What’s the latest magic bullet?

What’s the newest, powerful snake oil?

All joking aside – a great deal of money has been spent over time to affect the “con” in confidence, in order for a person to have enough trust and assurance to do – well, one thing or another.

And in order to have answers to this prominent question and, candidly, to fund the energy and courage to fight my own personal windmills, I have explored quite a few disciplines.

What I have found works best are approaches that diligently involve us physically. They range from the exasperatingly simple to the more complex that require the development of useful distinctions.

The problem with the exasperatingly simple is that they are so simple, very intelligent, mind dominated folks don’t believe “it” can be that simple and refuse to try them. The simplest of body based techniques is; Take A Breath!

Just a few months ago a work associate bounded into my office, closed the door and loudly complained about another consultant who was out there telling “…high powered executives to TAKE A BREATH! How absurd! They don’t want to hear that B.S. They have real problems!”

Before I responded, I quietly took a breath.

Why would I do that? Because a broad range of studies and experts in science, medicine, psychology, and spirituality have proven that it works. The trick is that you have to do it consciously. You have to feel it. It fuels the brain, quiets the mind, and centers you in your body. It brings you present. We are all more effective when we are present.

A second simple body based technique is to move your body or hold your body in a way that you would if you felt the way you want to feel. Whew! – I mean if you want to feel happy, smile. If you’re tense – relax – feel your shoulders drop, your breath deepen.

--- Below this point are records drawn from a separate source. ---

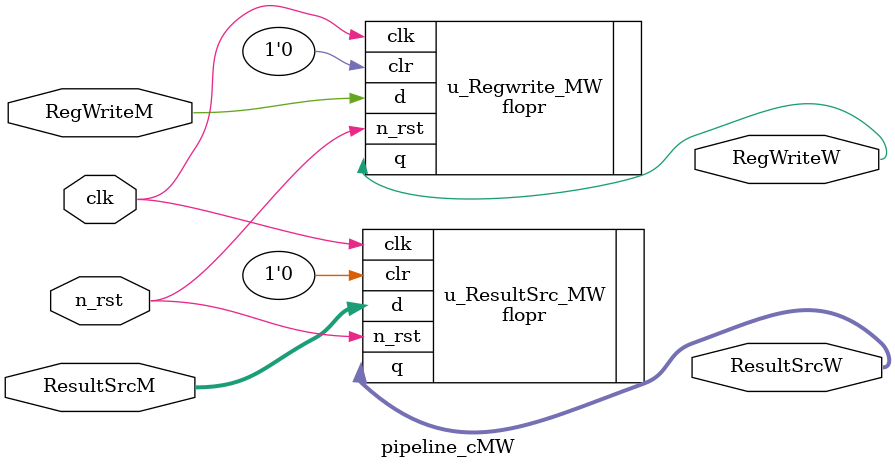
<source format=v>
module pipeline_cMW(
    clk,
    n_rst,
    RegWriteM,
    ResultSrcM,
    // output 
    RegWriteW,
    ResultSrcW
);
parameter   RESET_PC = 32'h1000_0000;

input clk, n_rst;
input RegWriteM;
input [1:0] ResultSrcM;

output RegWriteW;
output [1:0] ResultSrcW;

flopr # (
        .RESET_VALUE (0),
        .WIDTH(1)
) u_Regwrite_MW(
        .clk(clk),
        .n_rst(n_rst),
        .clr(1'b0),
        .d(RegWriteM),
        .q(RegWriteW)
    );

flopr # (
        .RESET_VALUE (0),
        .WIDTH(2)
) u_ResultSrc_MW(
        .clk(clk),
        .n_rst(n_rst),
        .clr(1'b0),
        .d(ResultSrcM),
        .q(ResultSrcW)
    );

endmodule
</source>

If you want to feel centered and poised, stand in a way that appears centered and poised, no doubt you will feel that way. If you need courage – sit, stand, move – the way you imagine someone with courage does…Through “postural echo” (what you do with your body tells you how to feel) you will feel courage.

Tom Crum is an expert at teaching people to handle conflict effectively. In his workshops he has participants try Aikido moves to discover strength, balance, and a sense of blending in their bodies. This work sets the ground for finding the same qualities mentally and verbally.

Richard Strozzi starts with the Aikido metaphor, but takes the physical approach further by teaching distinctions about how we physically, psychologically produce “armoring” that visually defines us – people see and react to this stuff. The “armoring” – habitual body tension – inhibits our effectiveness on many levels. Learning to feel, and consistently relax armoring allows for a deep change of personal character. In tandem the perceptions others form about us shift dramatically.

I experienced a strong shift in the initial perception workshop participants had of me, by learning to lower the center of my stance and soften my eyes. The initial perception was of a somewhat cool command, the change evidenced warmer leadership. Strozzi’s work also includes distinctions about movement. Bodywork coaching is recommended.

Applied Kineseology and Energy Psychology (Fred Gallo) appear to be slightly more esoteric approaches. Through Applied Kineseology (muscle testing) it is very easy to show how thought affects the body. A negative thought weakens muscles. A positive thought strengthens them. Change can also be demonstrated in response to a remembered feeling or a representative visualization. We feel the energy shift in our body and with the new feeling behavior also changes. Energy psychology uses Applied Kineseology and acupressure points to identify energy leaks. Various forms of interaction with acupressure points can demonstrate a change in muscle energy – and subsequently, feeling and behavior.

Ultimately I have found that each and all of these techniques work. The essential ingredient is “eternal vigilance” (Fred Gallo). We have to be aware of our bodies, and our energy in order to interact with them to create a change. The changes are instantaneous – but the vigilance is unending. Once you notice a physical distinction, you just have to care enough to shift it in some constructive way. As soon as you make the incremental shift real change has begun. Tibetan Buddhists call this mindfulness. They use similar techniques to be warriors of compassion.